A common belief is that when a calf is stillborn, intervention was not taken early enough in the calving process. This is sometimes true. However, many times calves are stillborn because we intervene by trying to assist with the birth too early and too aggressively. Or, this may result in newborn calves with fractured ribs and vertebra. These calves are weak at birth, have a difficult time breathing and standing, and many die in the first days of life. It is not being suggested here that we should never assist with a calving. Rather, we should be patient and intervene only when necessary.
It is important that everyone who works with cows at calving time know how and when to assist with calving. And if there is any doubt about what you are doing, call your veterinarian for help. Here are some guidelines to follow to minimize the number of stillbirths:
- Evaluate the calf position early. Early recognition of any potential problem is the key to delivering a live and healthy calf. If calves need to be repositioned, it is much easier to do it early in labor. Calves coming backwards should be delivered that way. This presentation is considered normal in dairy cattle. If calves are in the normal position, assistance should only be given if the calf is in distress or when it is clear the cow will not be able to deliver the calf without assistance.
- Evaluate the size of the calf. This can be done by observing the size of the hoof. Larger hooves are associated with larger calves.
- Some signs that the calf is in distress include:
- Pinch the tongue between contractions. If there is no reflex, the calf may be under distress. The color of tongue should be pink except during contractions, when it may turn dark red or purple caused by the compressing of the umbilical cord. A tongue that stays dark between contractions is a sign the calf is under stress and may need assistance.
- Look for blood or pieces of coteyledon during the delivery. These are indications that the placenta has a tear and the calf should be delivered immediately.
- Do not assist too early and do not use some arbitrary timeline from when the cow began labor or when you see the calf’s feet, unless the cow is obviously fatigued and cannot deliver the calf. Cows moved and/or distracted relatively early in the labor process often stop labor progress. Maintain patience and wait for the cow to resume labor.
Typical Cervical Dilation
24 or more in.
Source: H. Tyler, ISU, 2003
- Cows delivering twins typically require some assistance. Remember that with twins there may be a significant time between the birth of the first and second calf. The cow and uterine muscles are often tired after delivery of the first calf. If the second calf is in the normal position, the delivery is often easy, but slight assistance may be required.
If and when calving assistance needs to be provided, follow these suggestions:
- Be prepared and be clean. Use sleeves. Use plenty of obstetrical or other lubricant to help aid in delivery. Do not use soap. That will wash off the normal lubricant within the reproductive tract.

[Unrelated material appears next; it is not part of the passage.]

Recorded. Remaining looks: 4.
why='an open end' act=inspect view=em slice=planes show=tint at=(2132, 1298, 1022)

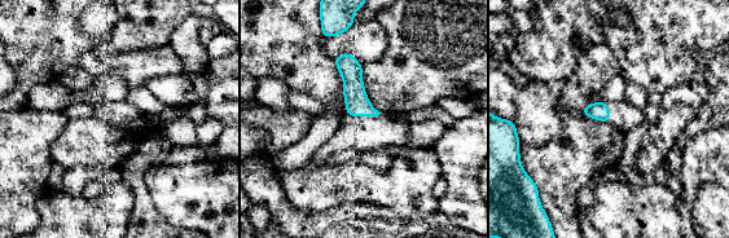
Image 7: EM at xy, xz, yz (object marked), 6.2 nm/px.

- Do not apply too much force. Remember you are assisting the cow. Apply force in unison with her uterine contractions. The shoulder may come through the birth canal easier if you can pull on each leg alternately.
- Pull the calf parallel to the cow until the head and shoulders are delivered. Then, pull down at a 45° angle to make delivery easier.
- Rest after the last rib is out of the cow. Allow the calf to rotate a little to finish the delivery. This also allows the transfer of blood from the placenta to the calf prior to umbilical rupture.
Immediate care after delivery
After delivery, attention should turn to the calf, unless the cow is in apparent distress. Remove any tissue around the calf’s nose and mouth. Breathing should begin with a gasp or a cough. If a calf is struggling to start breathing, try applying cold water to the face of the calf or stick a finger or a piece of straw in the nostril to tickle the nostril. However, do not stick anything deep into the nasal passage. And, do not hang the calf upside down by the rear legs in an attempt to drain fluid from the lungs as this will cause all the digestive organs to press against the diaphragm making it harder for the calf to breath.
With close observation as calving approaches and by proper intervention when necessary, the number of stillborn calves can be kept to a minimum. If there are too many occurrences on your dairy farm, work with your herd veterinarian and other agriculture professionals to investigate the cause. Properly train all personnel. Large numbers of high quality replacements are the key to your future. Let’s not be killing our calves by trying to be too kind to our cows.